The Healthcare Practice in Syntel contributes 17 percent of overall revenues and is one of the focus areas to aid our growth. Syntel's Healthcare & Life Sciences Practice team includes doctors, medical professionals, HL7 experts and DICOM specialists which help provide a comprehensive, integrated suite of IT and KPO services that help payers, providers, and pharmaceutical firms realize sustainable competitive advantages by focusing on continuous innovation and knowledge management. We continue to leverage our IT expertise in servicing huge healthcare companies to provide back office and analytical support as a full service model.
Syntel was included on the Healthcare Informatics 100, a list of the 100 leading global health care IT providers for four years in a row (2003-2006) and is already is one of the largest healthcare IT providers in the world. Syntel derives 14.5 percent of its annual revenue from healthcare projects.

CIOL: Where does Syntel stand among the KPO companies in India?
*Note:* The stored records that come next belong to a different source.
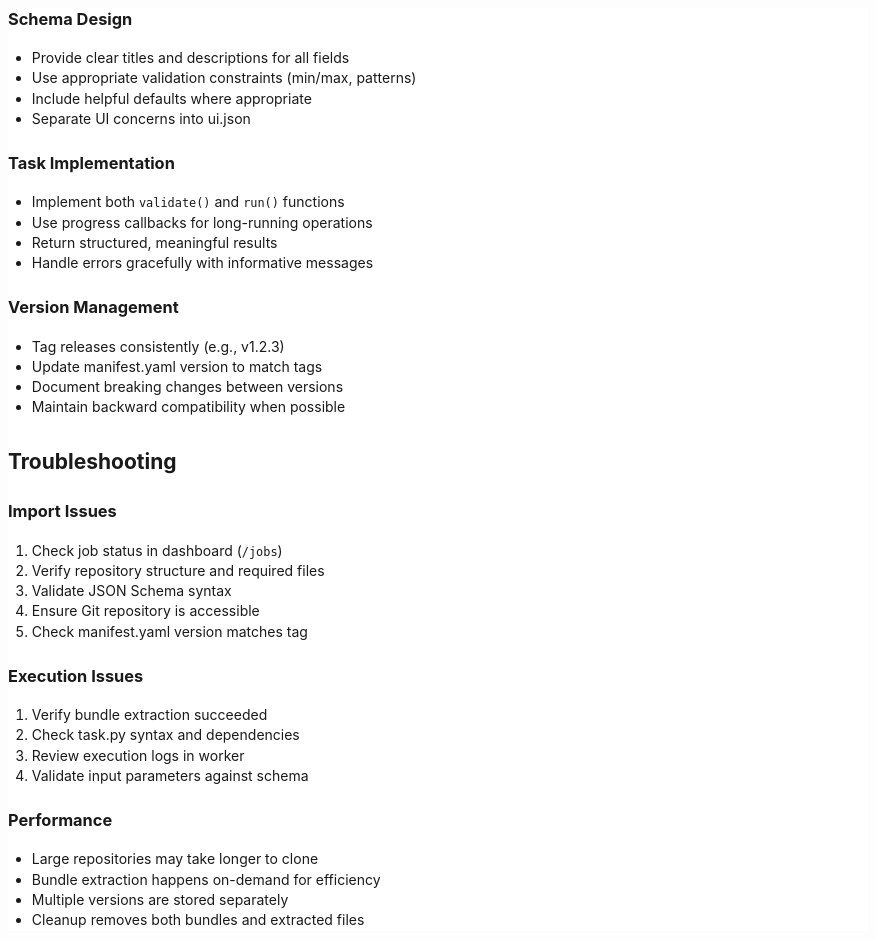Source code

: ### Schema Design
- Provide clear titles and descriptions for all fields
- Use appropriate validation constraints (min/max, patterns)
- Include helpful defaults where appropriate
- Separate UI concerns into ui.json

### Task Implementation
- Implement both `validate()` and `run()` functions
- Use progress callbacks for long-running operations
- Return structured, meaningful results
- Handle errors gracefully with informative messages

### Version Management
- Tag releases consistently (e.g., v1.2.3)
- Update manifest.yaml version to match tags
- Document breaking changes between versions
- Maintain backward compatibility when possible

## Troubleshooting

### Import Issues
1. Check job status in dashboard (`/jobs`)
2. Verify repository structure and required files
3. Validate JSON Schema syntax
4. Ensure Git repository is accessible
5. Check manifest.yaml version matches tag

### Execution Issues
1. Verify bundle extraction succeeded
2. Check task.py syntax and dependencies
3. Review execution logs in worker
4. Validate input parameters against schema

### Performance
- Large repositories may take longer to clone
- Bundle extraction happens on-demand for efficiency
- Multiple versions are stored separately
- Cleanup removes both bundles and extracted files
KM: As mentioned earlier, Syntel perhaps is the only 3rd party service provider to have current experience and capabilities of servicing clients across the entire investment operations spectrum. Similarly, we have the unique experience of helping a large industrial house break into a new service line of brokerage operations.
Today, we manage the entire post origination operations for the client. In the capital markets space, we have a team of almost 4000+ professionals servicing clients across low-end processes like reconciliation to the highly critical functions like performance measurement and attribution. We consider ourselves to be a highly experienced player across the securities processing and capital markets arena and capable of deploying our expertise in transaction processing, data analytics to leverage it across other domains.

CIOL: How big is the KPO industry in India today and what is the forecast for the future?
KM: India is fast emerging as a global KPO hub as globally businesses require specialized solutions, and India's engineering and technical institutes are increasingly providing highly qualified professional to address these manpower demands. The global KPO industry stands at close to $5 billion today.
A NASSCOM report estimates that with an annual growth rate of 39 percent KPO industry is expected to reach $17 billion by 2010, of which $12 billion would be outsourced to India. Also, the number of Indian KPO professionals is set to leap from 25,000 to 350,000 by 2010. Overall BPO revenues are slated to touch 40 billion by 2010.